Wesley Rodrigues’ father used to own the store, then he died. Now, Wesley, 41, manages it with his mother and older brother.
The background chatter is a familiar sound to Wesley, 41, as a he rang up a customer who bought a mop. He remembers listening in on an older group of farmers when he helped his uncle restock the shelves as a boy.
Across the street, past the median strip, there is a liquor store, a market, a clothing store with a food truck, a U.S. Post Office, a community health center, farm equipment supplier N&S Tractor and a Pentecostal church.
By 8 a.m., Mahmod Alrihimi — better known as Kenny — opened his market across from Napa. The longtime store owner, originally from Yemen, arrived in Stratford in 1990 and opened his shop. He’s seen how a confluence of struggles in agriculture have impacted his business and Stratford. He stopped selling meat years ago when migrant workers no longer showed up. Too many pounds of beef and steak rotted, he said.
“It used to be busy, but not anymore,” he said.
He moved to Lemoore with his family in 2019 for a better house. He’s considered taking his store to a larger town, but that would cost money he doesn’t have. Most of the time, he’s bored. He talks on the phone with family members to pass the time. Or watches the news on his iPhone. Sometimes, he stares off as he sits behind his register in silence.
Alfredo Encinas, 41, and Melissa Plascencia, 27, left their home in Riverdale, about 20 miles north, and settled in Stratford in 2018. After three months of refurbishing the vacant storefront on the Main Street near Kenny’s market, the couple opened El Mochomo.
They sold Portillo work boots and offered money transfers the first year. Folks weren’t interested in new shoes, but relied on the transfers to send remittances to Mexico. Plascencia said profit was minimal. A $1,000 transfer earns her about $15 — hardly enough to make ends meet even in an area with a median annual income of about $50,000 per household.
So she brainstormed another idea to help supplement their income: selling bacon-wrapped hot dogs. They parked a cart in front of their store and added chairs on their sidewalk. Residents soon started asking for tacos, burritos and tortas.

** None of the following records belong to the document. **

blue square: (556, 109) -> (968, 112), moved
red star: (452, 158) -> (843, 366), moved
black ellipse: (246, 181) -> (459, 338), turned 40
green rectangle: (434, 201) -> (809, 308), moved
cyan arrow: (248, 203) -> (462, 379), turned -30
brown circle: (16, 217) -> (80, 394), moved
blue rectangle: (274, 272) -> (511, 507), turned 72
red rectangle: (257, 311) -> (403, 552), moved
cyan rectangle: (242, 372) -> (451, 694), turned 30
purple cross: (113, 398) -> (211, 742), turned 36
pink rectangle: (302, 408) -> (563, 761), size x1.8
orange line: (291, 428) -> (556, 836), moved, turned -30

From 10 a.m. to 9 p.m., they juggle the shop and food truck. Their upgraded truck is decorated with images of the food they sell — and La Virgen de Guadalupe.

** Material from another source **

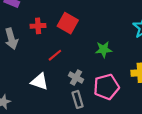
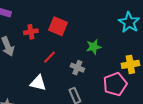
gray cross: (76, 77) -> (77, 68), moved
pink pentagon: (106, 87) -> (115, 84), moved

Still, the couple say their profits are meager. There have been times when Encinas takes on temporary work at a dairy farm, Plascencia said.
As the valley’s heat waned in the late afternoon, Miah Villaseñor, 16, and her five friends punctured the town’s silence. Bethany Zavala, 16, and Britney Montoya, 16, giggled as they roamed the library aisles with the red Kool-Aid Bursts they bought at the market. Others slammed their backpacks down on a round table.
Asked what they did to pass the time, they playfully pointed out their town’s shortcomings. There was no gas station. It’s hot.
“We like getting chased by dogs,” Britney said, prompting laughter from her friends. “This is the place to get a free dog.”
“If you want a business, don’t open up here,” Bethany said. “The thrift store opened one day, then never again.”
The teens dreamed of pursuing careers as attorneys, in law enforcement, as veterinarians in big cities and maybe other states. But they still felt there was something special about small town life.
“The community comes together when it’s needed,” said Miah, Stratford born and raised. “And when people come together, they can make new friends.”